Au Burundi, le regroupement massif de populations dans des camps est une conséquence directe de la guerre civile en cours depuis 1993. Par conséquent, les pasteurs de l'Eglise appellent les protagonistes à revenir à la raison et à négocier un cessez-le-feu, cadre favorable à l'établissement d'accords de paix durables, comme l'ont promis les politiciens burundais en pourparlers à Arusha en Tanzanie. Malheureusement, ces mêmes protagonistes pensent souvent que c'est la partie adverse qui doit déposer les armes. Les évêques burundais se sont engagés à contribuer autant que possible à aider les belligérants à comprendre que la guerre ne produit que la mort et jamais la paix. Celle-ci ne peut effectivement advenir qu'après le silence des armes.
La conférence de Kiriri aura permis également des précisions sur certaines réalités sociales actuelles au Burundi. Ainsi pour l'évêque de Muyinga, Mgr Jean-Berchmans Nterere, le vagabondage sexuel, comme la précocité des rapports sexuels, sont l'expression d'un désordre sexuel et moral. Il rappelle à la conscience des chrétiens que, dans ce dur combat contre la propagation du sida, l'Eglise doit former, éclairer et accompagner la conscience des fidèles. Ainsi, il suggère d'organiser régulièrement des ateliers de réflexion autour de thèmes bien précis (vérité, fidélité, salut, développement, sexualité, engagement, etc.) à l'intention des groupes de chrétiens (communautés ecclésiales de base, mouvements d'action catholique, etc.). Une semaine d'éducation, prévue en octobre 1999, sera une première expression de cette mission.
Quant à l'amélioration du bien-être des malades du sida et de la réduction de son impact sur les familles, l'Eglise burundaise s'est engagée à continuer ses initiatives, notamment en faveur des orphelins. Le cadre des communautés de base semble idéal. Déjà, des efforts sont faits spontanément par beaucoup de chrétiens en faveur de leurs frères et soeurs souffrant.
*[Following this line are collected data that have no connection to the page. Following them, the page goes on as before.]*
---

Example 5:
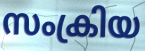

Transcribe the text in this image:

സംക്രിയ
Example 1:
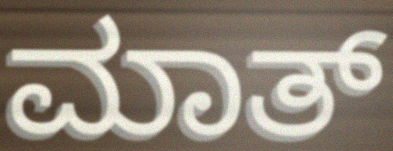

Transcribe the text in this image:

ಮಾತ್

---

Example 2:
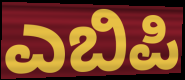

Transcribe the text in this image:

ಎಬಿಪಿ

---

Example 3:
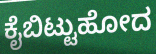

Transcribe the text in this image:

ಕೈಬಿಟ್ಟುಹೋದ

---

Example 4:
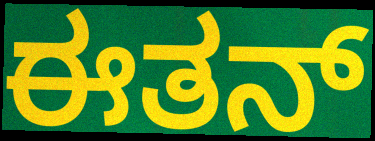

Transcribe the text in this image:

ಈತನ್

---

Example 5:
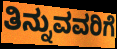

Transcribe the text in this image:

ತಿನ್ನುವವರಿಗೆ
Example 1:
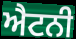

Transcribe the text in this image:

ਐਟਨੀ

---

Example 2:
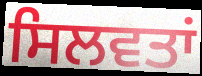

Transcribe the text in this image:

ਸਿਲਵਤਾਂ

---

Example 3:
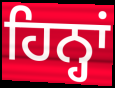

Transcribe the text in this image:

ਹਿਨ੍ਹਾਂ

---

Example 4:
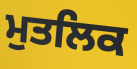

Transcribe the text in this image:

ਮੁਤਲਿਕ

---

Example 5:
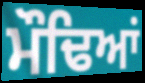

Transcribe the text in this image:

ਮੌਢਿਆਂ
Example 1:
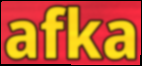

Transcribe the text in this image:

afka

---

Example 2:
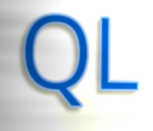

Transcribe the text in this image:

QL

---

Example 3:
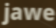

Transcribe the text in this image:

jawe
Ce sont par exemple "les Amis de la Croix", des religieuses, des aumôniers d'hôpitaux, des chrétiens fondateurs d'associations de lutte contre le sida, et bien d'autres. Une femme médecin va plus loin, disant que "les prêtres au Burundi ne doivent plus se contenter, dans la lutte contre le sida, de l'administration des sacrements, de l'onction des malades, du baptême, de l'eucharistie et des messes de requiem. Les chrétiens attendent un message clair, rassurant et régulier".
Une récente enquête a révélé que 23% des élèves de l'école primaire ont déjà eu leurs premiers rapports sexuels - non protégés, du reste - et que 32% des élèves de moins de 19 ans, du début de l'école secondaire, déclarent avoir des relations sexuelles. Au sein de l'Eglise, il n'existe pas de débat sur l'usage du préservatif. Ce moyen ne pourrait se concevoir que dans le cadre de la vie du couple, et là encore, selon Mgr Nterere, uniquement que "le conjoint séropositif a l'obligation morale de se préoccuper de la santé de l'autre". Néanmoins, au sein de la société civile, le débat n'est pas clos.
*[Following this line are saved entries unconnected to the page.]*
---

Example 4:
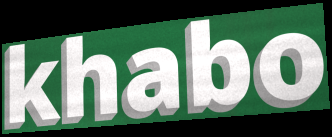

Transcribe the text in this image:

khabo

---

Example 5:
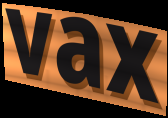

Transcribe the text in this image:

vax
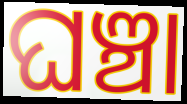
ଘଞ୍ଚା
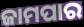
ଜାମପାର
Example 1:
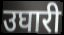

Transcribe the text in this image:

उघारी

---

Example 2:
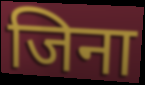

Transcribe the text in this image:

जिना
Il est vraiment heureux de constater que l'Eglise burundaise lève le voile sur le sida. L'archevêque de Gitega et président actuel de la Conférence des évêques catholiques du Burundi, Mgr Simon Ntamwana, déclare: "Désormais, nous ne dirons pas que nous ne savions pas". L'engagement a été pris. Les ouvriers apostoliques veulent être des acteurs dynamiques. C'est pour cela qu'ils ont voulu être suffisamment formés et informés sur le sida afin de pouvoir agir efficacement. Et le premier signe sans équivoque de cet engagement est précisément la mise sur pied du Bureau national catholique de lutte contre le sida. Cette structure sera plus qu'un observatoire national du VIH/SIDA: elle veut réellement être un centre de planification et d'actions concrètes contre la propagation de ce mal du siècle finissant.